In the second section, the influence of temperature on the underwater acoustic communication process is analyzed. According to Eqs.(8)-(16), the relationship between seawater absorption coefficient and underwater temperature can be obtained, as shown in Fig.6. From Eq.(7), it can be found that the transmission loss is positively correlated, so the relationship between transmission loss and temperature in the underwater acoustic communication process can also be represented by the curve shown in Fig.6. The It-IAM channel estimation performance introduced in this paper gradually increases with temperature increase when it is lower than 8 ℃, and the performance is negatively correlated when the underwater temperature exceeds 8 ℃.
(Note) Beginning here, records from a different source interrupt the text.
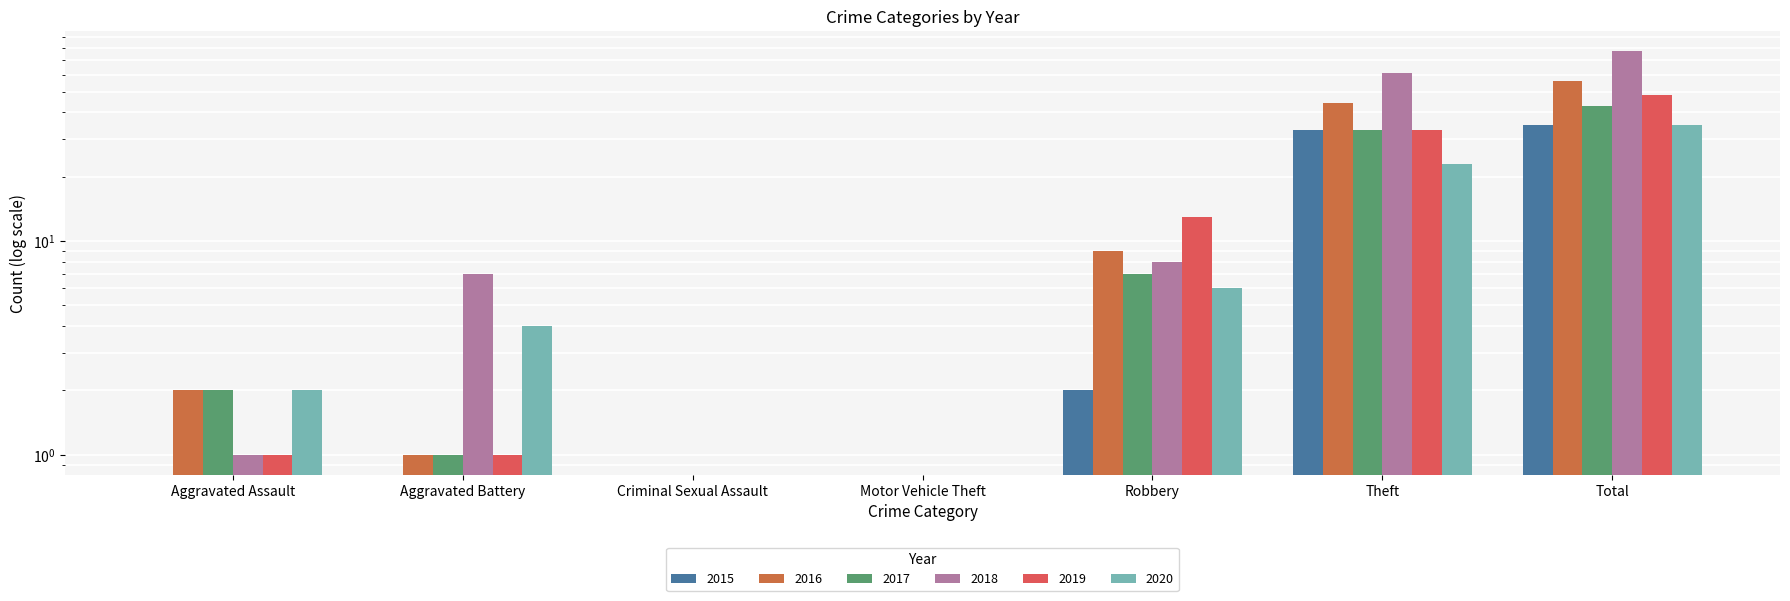

Where is 2015 nearest to the value 17?

Robbery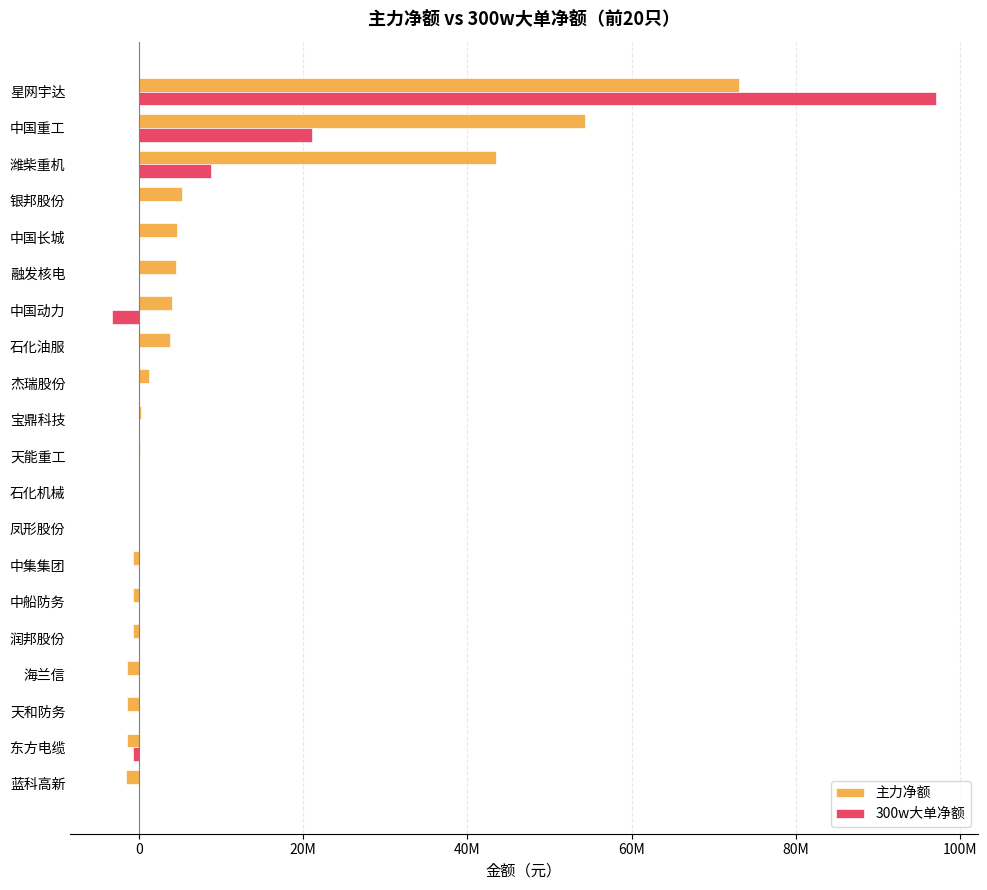

At which category does the chart reach its peak across all series?

星网宇达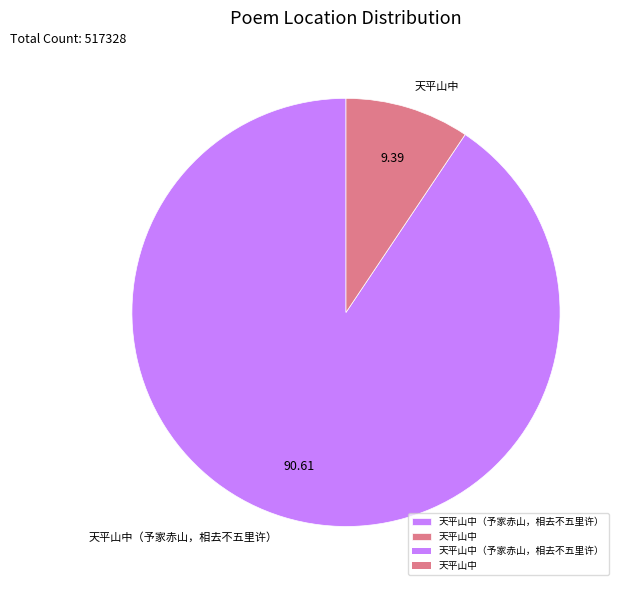

Is it true that 天平山中 is 9% of the pie?

True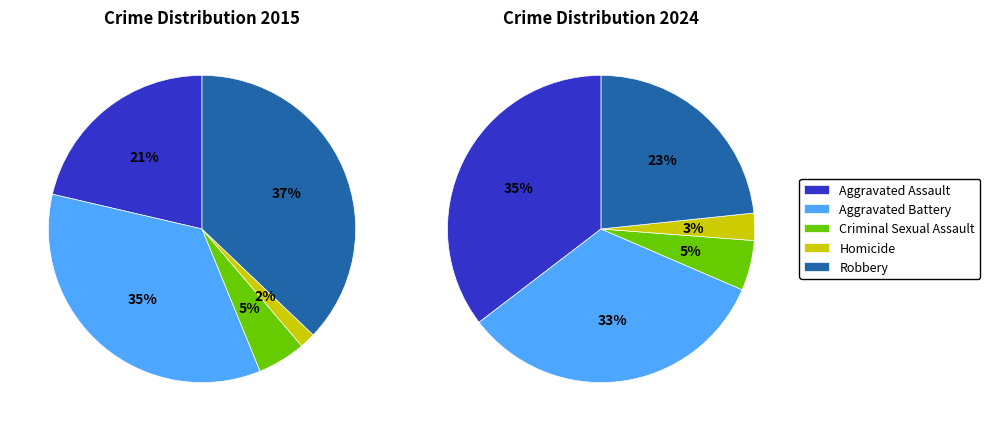

The Homicide slice represents 17% of the pie. True or false?

False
Fig.5 Performance comparison of algorithms in underwater acoustic channel (2)

4 Conclusion

The paper applied the FBMC/OQAM system to the underwater, the influence relationship between temperature factors and underwater acoustic communication was analyzed comprehensively. By studying the FBMC/OQAM channel estimation technique, an iterative channel estimation method for new pilot structure was proposed. It-IAM increased the equivalent pilot power by introducing complex numbers in the pilot structure design, and also reduced the interference of noise on channel estimation, and inserted zero value at the front end of the pilot structure in response to the frequency shift and delay characteristics of the underwater acoustic channel. The algorithm performance is verified by simulation experiments, and the influence of underwater acoustic channel with different temperature on channel estimation performance is summarized. In the future, the underwater acoustic channel estimation technology will be studied in combination with the underwater salinity and depth factors to improve the underwater performance of the FBMC/OQAM communication system.